Olivia (A1 charcoal, pastel and graphite 2018) Drawn over an existing charcoal drawing which was partially rubbed out
Can you remember your childhood? Sometimes you’d rush into things – where angels might fear to tread, perhaps – without a second thought about the consequences of your actions. Yet I bet there is no child in the entire world who could be encouraged to enter a dark forest alone as dusk became night.
I feel like that on the morning of Seawhite Studios‘ workshops. Not because there’s anything scary about Katie Sollohub or Emily Ball, but because when you sign up for their courses you know you’re going to be encouraged to stray over boundaries, perhaps into the dark forest of your creative fears, and challenge your own preconceptions.
Earlier this week I was fortunate enough to attend Katie’s one-day workshop on drawing the human head. Katie and Emily work closely together, so anyone who was at all familiar with Emily’s wonderful book, Drawing and Painting People: A Fresh Approach, would know this wasn’t going to include a three-hour portrait session on the precise representation of the model in pencil.
We were guided through some liberating exercises – drawing our own faces with eyes closed, drawing the model without looking at the paper:
(which resulted in the rather pleasing abstract above) – and producing a drawing by gently spreading crushed charcoal and coloured chalk over paper, completing it with a few lines.
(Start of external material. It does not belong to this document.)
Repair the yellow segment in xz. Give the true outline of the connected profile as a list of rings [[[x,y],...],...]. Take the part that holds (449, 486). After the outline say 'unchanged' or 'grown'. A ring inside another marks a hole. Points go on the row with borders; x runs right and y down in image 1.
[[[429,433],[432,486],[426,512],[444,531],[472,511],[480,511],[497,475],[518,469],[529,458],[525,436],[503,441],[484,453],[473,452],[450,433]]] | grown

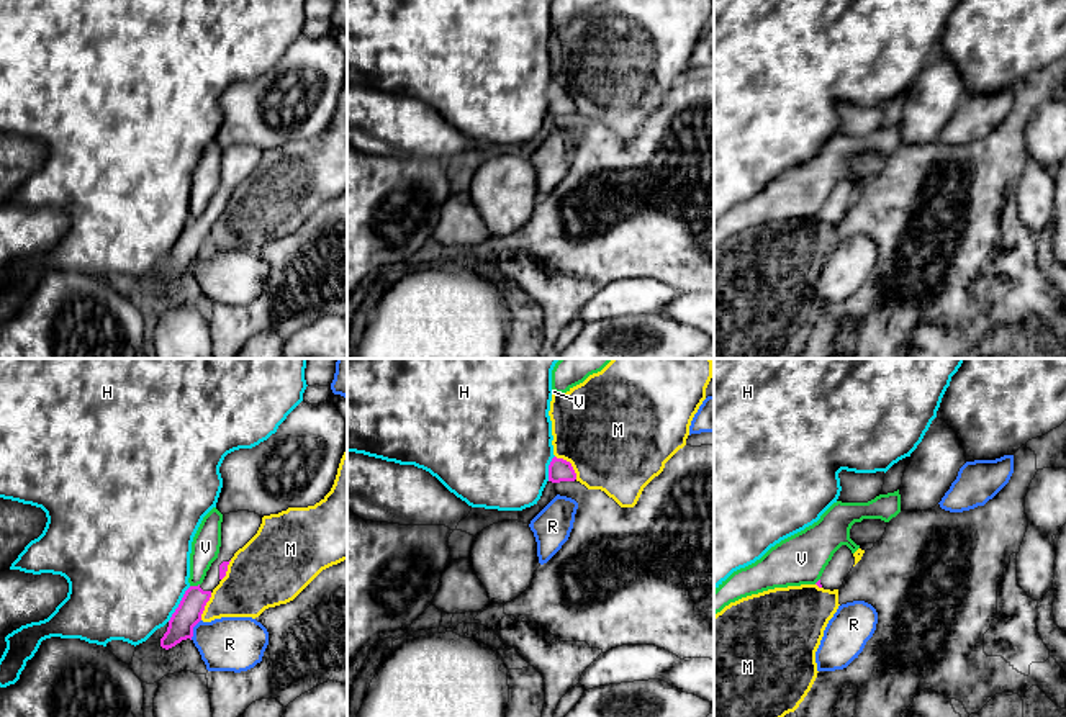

I’ve done this before – it’s discussed in Emily Ball’s book – but not with such a light touch, which made all the difference to the finished drawing:
The image at the top of this post looks reasonably conventional. However it was one of two drawings that we were asked to do over existing ones. It was a pleasure to rub out a very dull drawing I’d done earlier in the day and concentrate on Olivia’s astonishing profile and her remarkable ear-rings. Little of the original drawing remains except for a few faint lines and the tint of the rubbed-out charcoal on the paper.
I’d had a rather difficult January, creatively: the lingering effect of flu over New Year and some demanding issues in my work life left me drained and uninspired. I’d done a bit of messing around with acrylic paint and sat in front of empty sheets of paper thinking, “I haven’t a single idea in my head…” The gentle explorations of Katie Sollohub’s workshop, however, cleared a path through the undergrowth as they have before – especially in that charmed space between the figurative and abstraction, which for me has all the wonder and terrors of the forest at dusk!